What you should do: Each line from the one that contains "focal_35mm: 13" to the last line of the records below must be restated word for word.

[[ Recorded data, beginning ]]

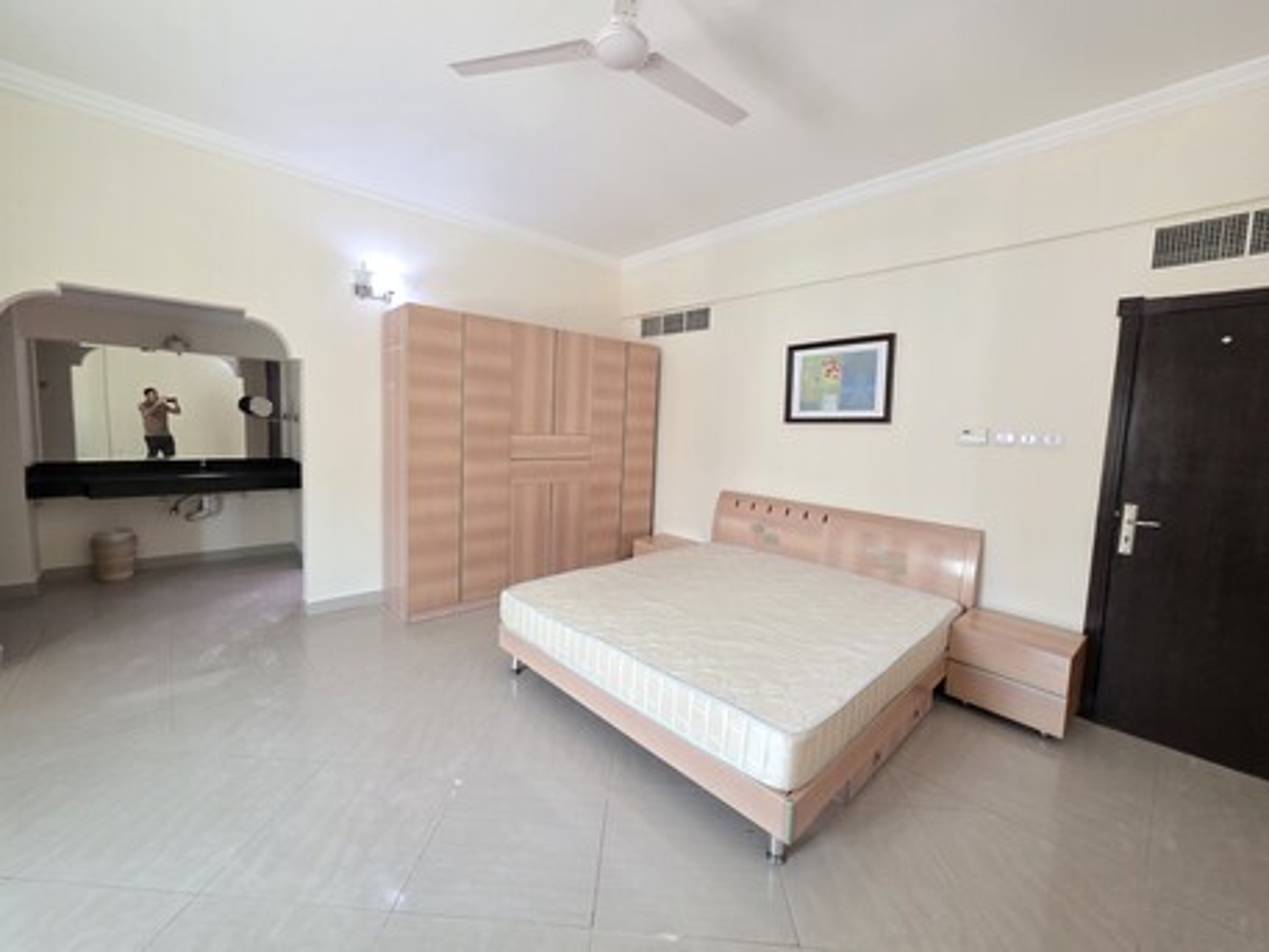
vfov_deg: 89.9
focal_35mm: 13
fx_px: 477
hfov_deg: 106.2
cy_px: 476
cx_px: 634
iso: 500
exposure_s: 1/50
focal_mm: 2.2
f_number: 1.9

[[ Recorded data, end ]]

Output of the exercise:
focal_35mm: 13
fx_px: 477
hfov_deg: 106.2
cy_px: 476
cx_px: 634
iso: 500
exposure_s: 1/50
focal_mm: 2.2
f_number: 1.9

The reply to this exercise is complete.